When attempting to call the specific variant locus of interest, the HaplotypeCaller would call neighboring variants within about 50 bp of it, but would not call my target variant correctly. Looking at the --bamOutput from HC I could see that the HC had thrown all the variant reads out at that site and had only assembled the reference-like haplotypes at my target locus. The variant-allele bearing reads were not duplicates, secondary, or supplemental alignments, and had higher MapQ and BaseQ than my min thresholds. They variant alleles were also linked on the same reads/haplotype as successfully called neighboring het variants.

After some fiddling with parameters over a test target region, it looks like the narrow range of --kmerSize (default k = 10 and 25) is responsible. Increasing the --kmerSize` (or range of permitted sizes: 10, 25, 35 for example) seems to do the trick and the variant is correctly called. This would imply that the local context was non-unique at these k-mer sizes and the variant was pruned out of the read-threading assembly graph, and were therefore never assembled into haplotypes for the variant to be called.
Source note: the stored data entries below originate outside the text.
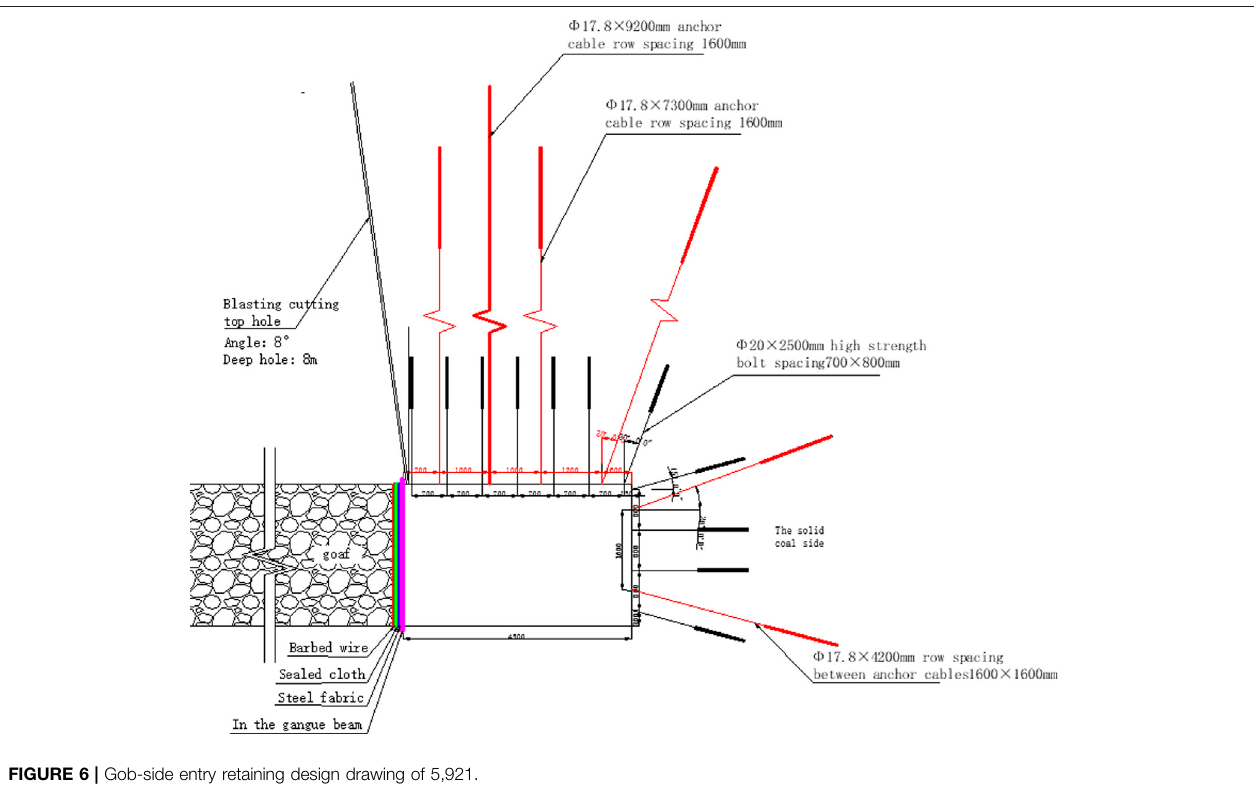
FIGURE 6 | Gob-side entry retaining design drawing of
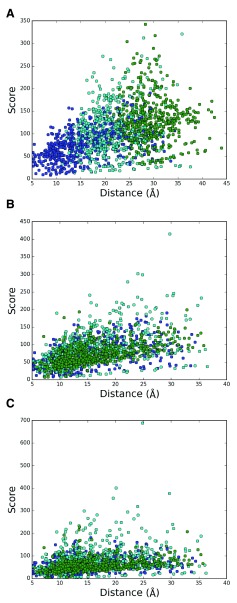
Correlation between score and average distance of a part of the interhelical pairs of bR structures.(
A) set 2, blue, A-B; cyan, A-C; green, A-D. (
B) set 2, blue, A-B; cyan, B-C; green, C-D. (
C) set 1, blue, A-B; cyan, B-C; green, C-D.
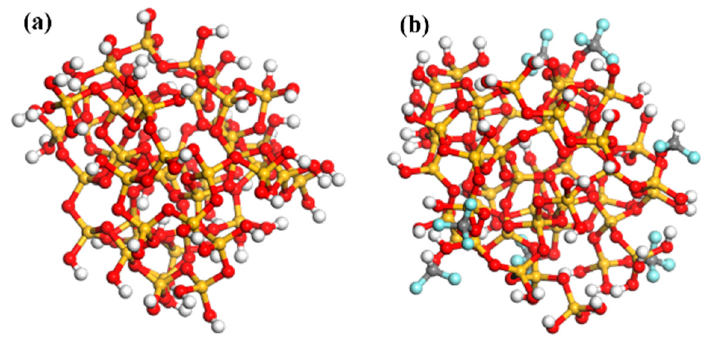
Figure 6 . Molecular model. ( a ) SiO 2 . ( b ) FSiO 2 .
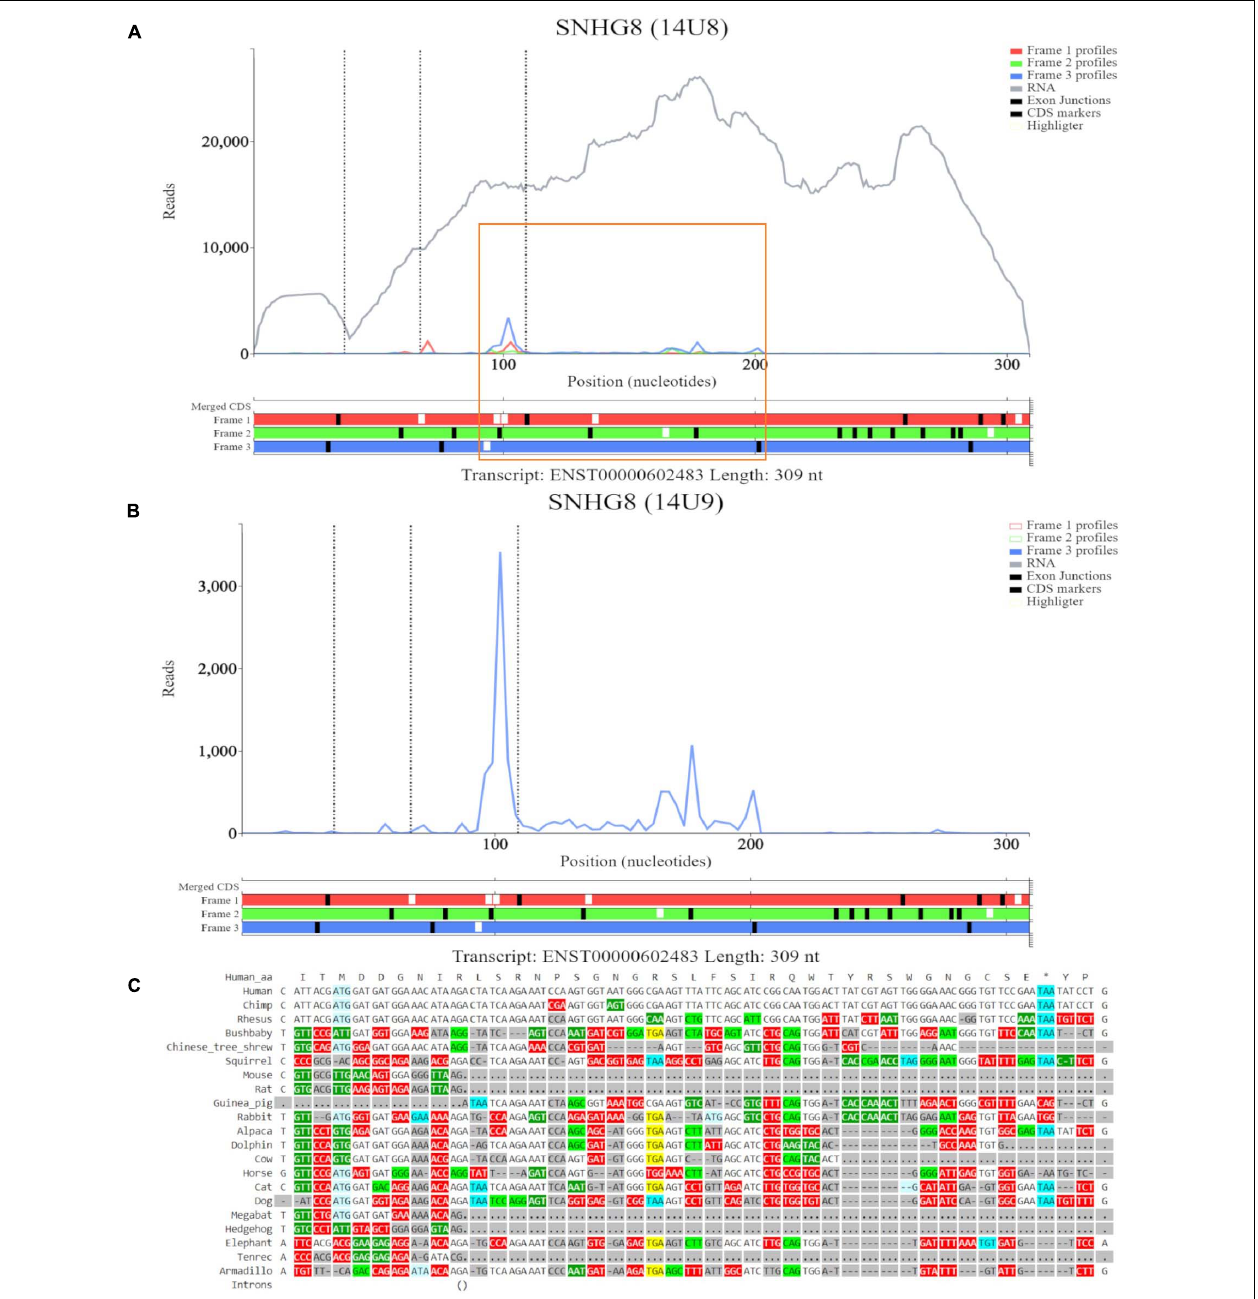
FIGURE 5 | Visualization of SNHG8 in Trips-Viz and CodAlignView. (A) Visualization of SNHG8 isoform ENST00000602483 in Trips-viz. The ORF previously outlined in orange in GWIPS-viz is similarly outlined again. (B) Visualization of transcript ENST00000602483 without RNA-seq data enabled and only reading frame 3 enabled. (C) CodAlignView for the ORF previously outlined in orange showing a high ratio of radical non-synonymous codon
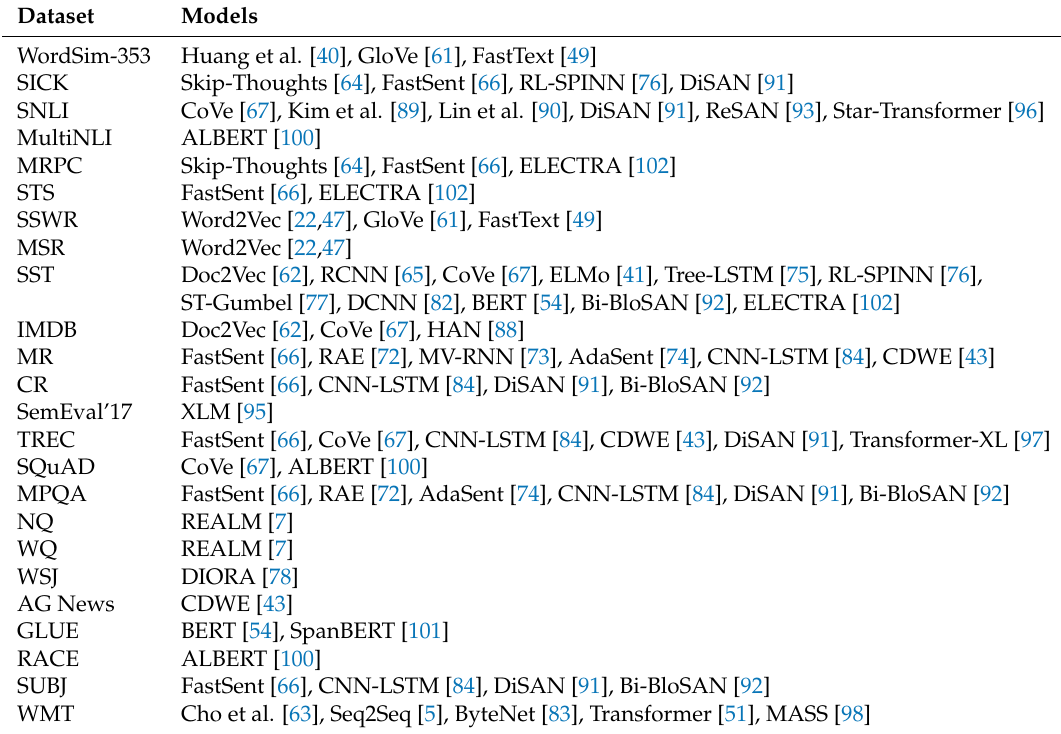
Table A1. Datasets used for evaluation of models we referenced in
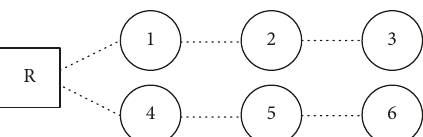
Figure 12: Multihop topology with two 3-hop network branches.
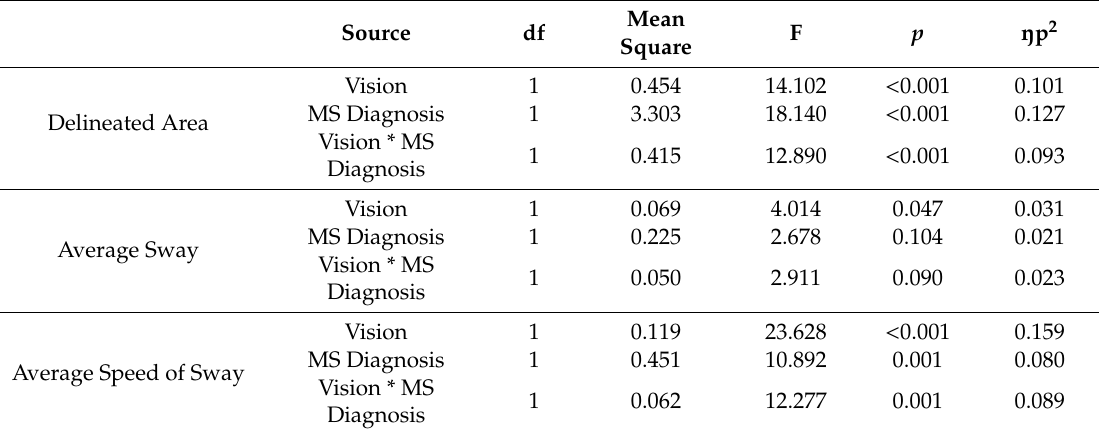
Table 3. Summary of two-way mixed ANCOVA results across static posturography balance parameters.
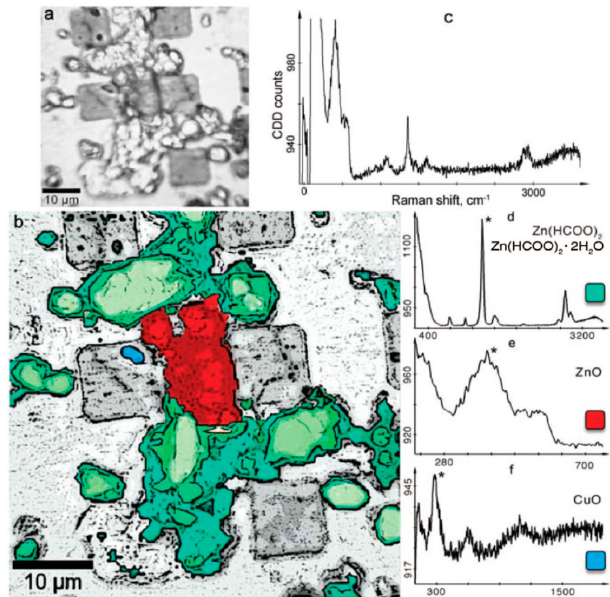
Figure 18. Confocal Raman image analysis of a patterned sample exposed for 5 days in 100 ppb formic acid in 80% RH. ( a ) An optical microscope image of the analyzed area; ( b ) A summary image of the local distribution of species based on interpolation of their characteristic Raman signals. The green color corresponds to interpolation between 1325 and 1435 cm − 1 ( d *) and denotes Zn(HCOO) 2 and Zn(HCOO) 2 ·2H 2 O. The red color corresponds to interpolation between 320 and 490 cm − 1 ( e *) and denotes poorly crystalline ZnO. The blue color corresponds to the interpolation between 250 and 320 cm − 1 ( f *) and denotes CuO; ( c ) An average spectrum of the red area. On the right-hand side there are average spectra ( d – f ) for the presented species in ( b ). Reproduced from reference [107] by permission of The Electrochemical Society. Copyright 2013.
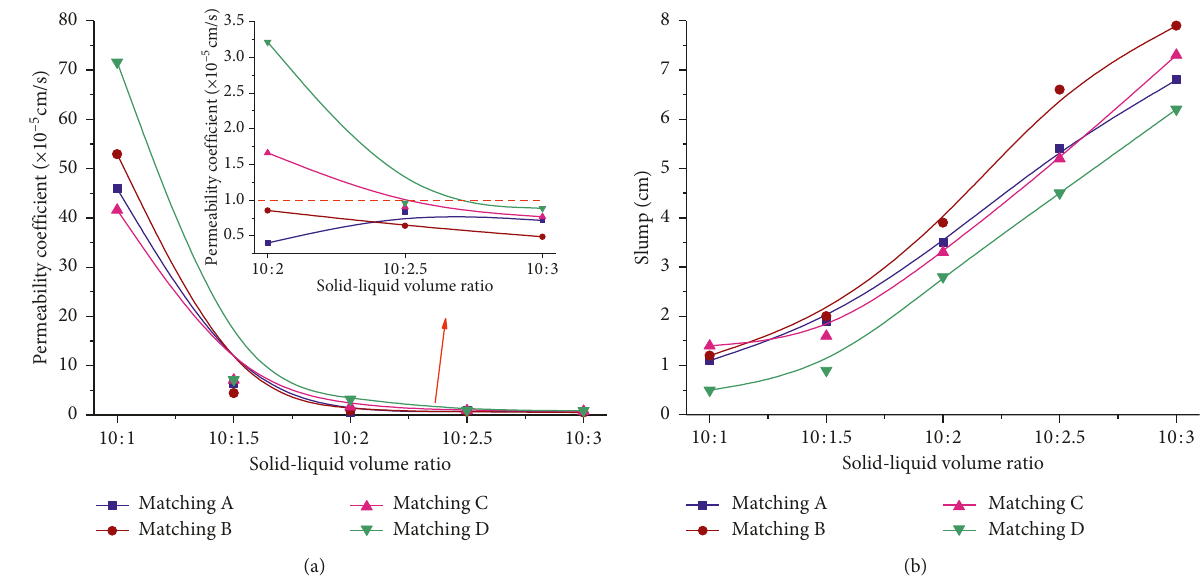
Figure 7: Improved variation in slag performance with the volume ratio. (a) Slag permeability coefficient. (b) Slag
#### Issue · Github April 2015 by Geraldine_VdAuwera

Issue Number
13
State
open
Last Updated
Assignee
Array

Thanks for reporting this, @bredeson. I'd like to put together a collection of helpful reports like this to illustrate the kind of advanced usage tweaks that people find useful to improve sensitivity in specific cases. I'm not sure yet when it will happen or what it'll look like exactly, but my sense is that there's potential for something like that to be a helpful resource if it's collated as opposed to being spread across many isolated discussions. Would you mind if I flag this for inclusion when we get around to that?